I systematically recalled the saved preset for each instance and renamed it, copying the track’s name in which it was inserted. Otherwise, the tracks will show up in the Group View Track List as Track 1, Track 2, etc. In Pro Tools 9, there is no automatic way or shortcut for doing this.

I then inserted Mixbuss on the stereo aux fader. I sometimes place a stereo limiter here because it feeds the mix to a stereo audio track. I set it to the same console as all the channels and designated it to be Group 1 Master.

For this 60-track mix, including effect returns, I got 60 mono and stereo instances of Virtual Channel running along with 43 other RTAS and TDM plugs (big reverbs, Melodyne, Slate’s FG-X, etc.). I also used Mixbuss instances on three backing vocals’ stereo submasters. With no over-sampling engaged, I got very stable operation and playback with CPU (RTAS) spikes to about 48 percent.

Because I dedicated the first slot across the entire mixer to Virtual Channel instances, I could bypass all of them, including the Mixbuss, by selecting Option + Command + Click on any plug-in instance. This is the most dramatic way to hear the overall effect of VCC. And dramatic it is—even with fairly conservative settings!

My mix now has more apparent loudness and sounds fatter, thicker and more glued together without doing much of anything. I did go through and re-adjust levels on a few tracks using the Control + Click shortcut, and lower either the Input or Drive levels because some of the plug-ins after VCC occasionally overloaded—an effort well worth the extra punch that you’ll get.

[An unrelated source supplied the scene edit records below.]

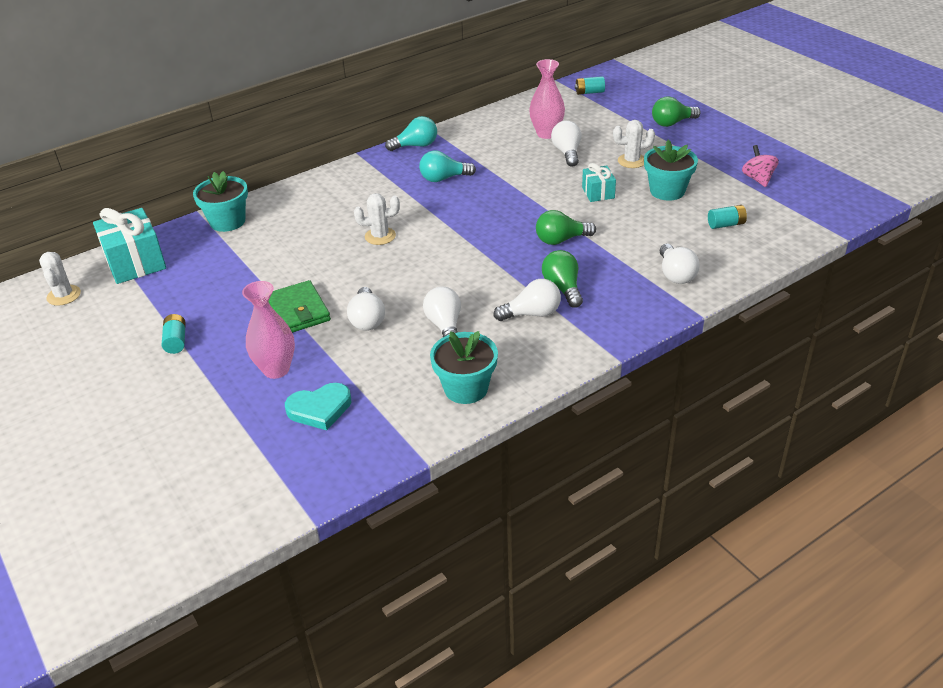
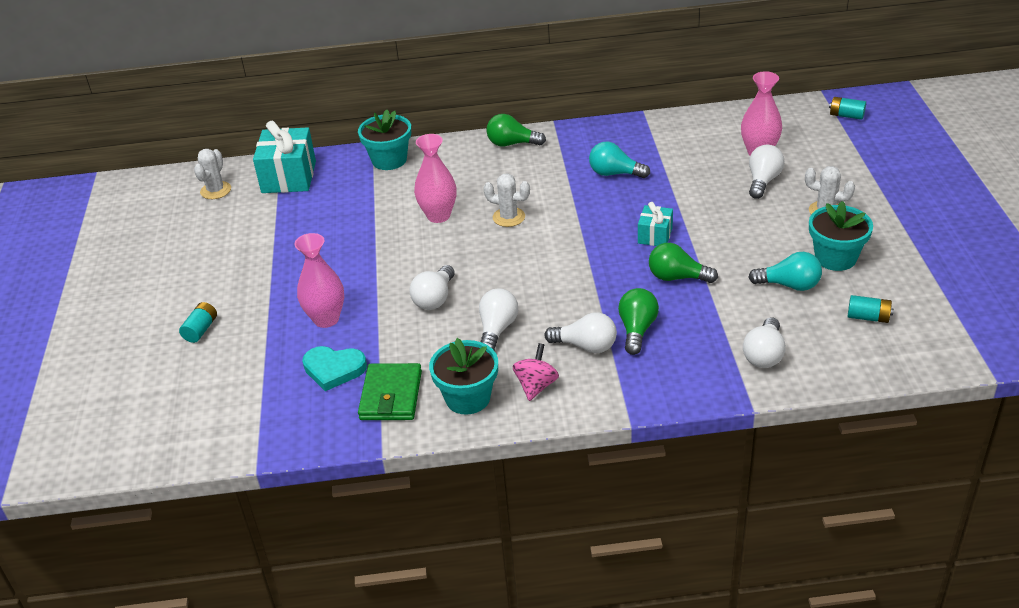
camera: 30 degrees right, 0 degrees up
(176, 341) = (269, 263): turquoise battery -> turquoise battery (201, 330)
(298, 311) = (384, 269): green wallet -> green wallet (391, 395)
(314, 253) = (438, 216): none -> pink vase
(416, 146) = (615, 129): turquoise light bulb -> turquoise light bulb (789, 285)
(598, 193) = (758, 237): turquoise gift -> turquoise gift (655, 236)
(672, 123) = (910, 178): green light bulb -> green light bulb (512, 144)
(758, 179) = (953, 275): pink spinning top -> pink spinning top (536, 386)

All of the controls on both Virtual Channel and Mixbuss are automatable, and I sometimes automated the Drive control and copied the data to all group master instances. This worked well when I wanted song choruses to “bloom” in harmonic thickness—they already increased in level and in stereo width, but still were not truly special until I did this little trick.

START WITH VCC
The best way to use VCC is to start a mix with Virtual Channels already in every first slot of the DAW mixer. Building the mix went better, and I found it easier to stabilize the tracks into a more cohesive whole. In general, harmonic distortion and character becomes pronounced on full-level sources when a Virtual Channel’s Input and/or Drive controls are advanced above 12 o’clock.

I also had good luck building a mix in stereo stems with each stem submaster processed by a different console model. I used the Brit N Discrete for a drum ’n’ bass stem, Brit 4k for the vocal stems, US A Discrete for keyboards and the “trident” mode for guitars.

On my drum ’n’ bass stem, I had the bass amp track as group master with input set to 1.3 dB and Drive at 2.3 dB. (A small pop-up window indicates these values.) On this stem, the Brit N Discrete was the most “colorfully distorted,” with USA A Discrete a close second. Brit 4K sounded the cleanest, with the “trident” model somewhere in between. Results vary and greatly depend on the program source and recorded level.

I liked running this drum ’n’ bass stem hard with the bass guitar amp track as group master. But there were places where the recorded bass amp track “blows up,” and the VCC process made it worse, so I automated the bass amp track’s Virtual Channel Bypass button for only those moments. This solved that issue without losing level, and thankfully it didn’t affect the rest of the channels in its group. Later, I chose another track in this group as master, yet the bass track retained the Bypass button automation information—what a good thing!

Slate Digital’s Virtual Console Collection is an amazing idea for a DAW plug-in. When used on all tracks or groups of tracks in your mix, it adds an indescribable richness and earthiness to the overall sound similar to a badly abused and overdriven vintage recording console. I love it!

Barry Rudolph is an L.A.-based recording engineer.